— To be done —
(1) Name every tool or software project mentioned in the post on testing PDF output below.
(2) According to the post on testing PDF output below, why would the MD5 checksum test need some supporting framework?
(3) Write a continuation of the post on testing PDF output below, beginning after its final sentence.

— Extract to read —
>> begin
It would be interesting to check generated output for validity
wrt the output format, e.g. checking for generating invalid
PDF. Maybe one of the OSS tools for rendering PDF can be helpful
here, for example XPDF or ghostscript.
Another easy case is detecting regressions during code cleanup,
refactoring or implementing features which don't have influence
on a certain test case. In this case the test case can be
expected to produce an identical PDF (or other format). We can
write a test which runs the formatting, compute a MD5 from the
PDF byte stream and compares it with a precomputed value. We'll
need a some framework because the checksums can be expected to
change fairly often, but I think this approach is still of some
help overall.
A slightly more advanced idea is to render the PDF page(s) into
standarized bitmap(s), then use a tool providing fuzzy bitmap
matches to compare with an expected result. This could check
whether a 30pt text comes really out at 30pt but should be
somewhat tolerant of many kinds of small changes in the layout
algogorithm. Anybody taking the task for tracking down useful
tools and providing a proof of concept?
An even more complicated approach would be to get some OCR
components, for example from
http://freshmeat.net/projects/gocr/
http://freshmeat.net/projects/claraocr/
and actually retrieve text from the rendered bitmaps. Uh,
well, xpdf can do this too without going through bitmaps.
>> end
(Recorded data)
>> begin
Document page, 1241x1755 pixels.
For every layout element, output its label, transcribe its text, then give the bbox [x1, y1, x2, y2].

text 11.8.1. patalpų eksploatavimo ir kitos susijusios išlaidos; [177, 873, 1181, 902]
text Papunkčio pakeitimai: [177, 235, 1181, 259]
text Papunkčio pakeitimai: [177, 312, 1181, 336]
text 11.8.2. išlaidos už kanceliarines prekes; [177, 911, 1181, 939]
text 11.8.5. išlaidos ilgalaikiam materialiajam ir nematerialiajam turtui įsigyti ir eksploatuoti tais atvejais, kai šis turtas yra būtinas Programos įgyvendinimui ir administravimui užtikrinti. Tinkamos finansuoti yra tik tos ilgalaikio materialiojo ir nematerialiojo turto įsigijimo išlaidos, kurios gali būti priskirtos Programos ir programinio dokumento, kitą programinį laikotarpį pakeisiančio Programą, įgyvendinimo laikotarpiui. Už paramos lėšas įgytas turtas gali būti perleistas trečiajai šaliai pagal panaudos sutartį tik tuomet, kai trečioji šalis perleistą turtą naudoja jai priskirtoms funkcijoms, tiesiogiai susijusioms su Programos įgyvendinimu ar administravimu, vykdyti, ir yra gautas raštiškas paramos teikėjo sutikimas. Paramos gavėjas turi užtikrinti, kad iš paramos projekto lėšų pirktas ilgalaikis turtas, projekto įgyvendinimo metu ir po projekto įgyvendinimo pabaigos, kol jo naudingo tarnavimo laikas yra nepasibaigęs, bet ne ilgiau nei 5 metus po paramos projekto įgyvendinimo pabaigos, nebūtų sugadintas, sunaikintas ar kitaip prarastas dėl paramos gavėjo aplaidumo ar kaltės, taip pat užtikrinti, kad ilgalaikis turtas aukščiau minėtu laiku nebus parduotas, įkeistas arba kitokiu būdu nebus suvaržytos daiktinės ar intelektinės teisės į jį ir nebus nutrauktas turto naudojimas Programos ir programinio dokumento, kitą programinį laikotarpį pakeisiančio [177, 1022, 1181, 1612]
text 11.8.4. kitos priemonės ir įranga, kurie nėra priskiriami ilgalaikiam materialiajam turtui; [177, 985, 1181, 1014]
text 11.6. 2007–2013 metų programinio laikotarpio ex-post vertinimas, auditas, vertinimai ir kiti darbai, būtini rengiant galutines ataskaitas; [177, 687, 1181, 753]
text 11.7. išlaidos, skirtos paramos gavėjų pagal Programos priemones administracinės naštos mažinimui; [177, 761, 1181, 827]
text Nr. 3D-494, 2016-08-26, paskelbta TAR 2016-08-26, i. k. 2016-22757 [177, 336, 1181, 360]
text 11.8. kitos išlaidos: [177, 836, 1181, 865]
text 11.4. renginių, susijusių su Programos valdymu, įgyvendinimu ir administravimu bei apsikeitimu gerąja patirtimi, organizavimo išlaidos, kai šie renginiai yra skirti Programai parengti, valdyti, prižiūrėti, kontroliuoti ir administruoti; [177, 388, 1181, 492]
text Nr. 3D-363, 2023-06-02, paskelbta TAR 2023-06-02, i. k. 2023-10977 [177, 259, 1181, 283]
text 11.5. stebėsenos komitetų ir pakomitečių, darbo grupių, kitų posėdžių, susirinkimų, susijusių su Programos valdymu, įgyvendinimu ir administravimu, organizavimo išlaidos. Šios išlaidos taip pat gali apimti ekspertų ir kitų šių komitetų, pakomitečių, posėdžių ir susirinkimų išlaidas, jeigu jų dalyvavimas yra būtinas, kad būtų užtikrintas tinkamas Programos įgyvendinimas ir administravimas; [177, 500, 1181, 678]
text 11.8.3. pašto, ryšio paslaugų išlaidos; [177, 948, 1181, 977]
>> end
— Task answers —
(1) XPDF (also written xpdf), ghostscript, gocr, claraocr

(2) The checksums of the generated PDF can be expected to change fairly often, so a framework is needed to manage the precomputed values they are compared against.

(3)
I'm not a JUnit guru, so I'd like to have someone else
to volunteer. I *do* hava already halff a zillion FO
files, mostly related to defects filed on bugzilla,
but also some tests specific to some of the features
I implemented/fixed recently. They will need clean up though
in order to serve as good test data. I think a single test
case should preferably test only a single feature, and in
the most stable manner. Actually writinig good tests is
as difficult as writing the code implementing the features.
I will make a tarball from my FO files and put it into
my home directory on cvs.apache.org.
Other ideas: should we have a Wiki page where everyone can
add his/her favorite test case, from a short description in
prose ("test JPG with ICC profiless") up to ready-to-run
FO code?
Another issue is that there should be at least a short
description of the purpose of the available test cases,
preferably one which can be rendered into a web page. I
don't know whether JUnit or any other OSS test framework
already provide for this.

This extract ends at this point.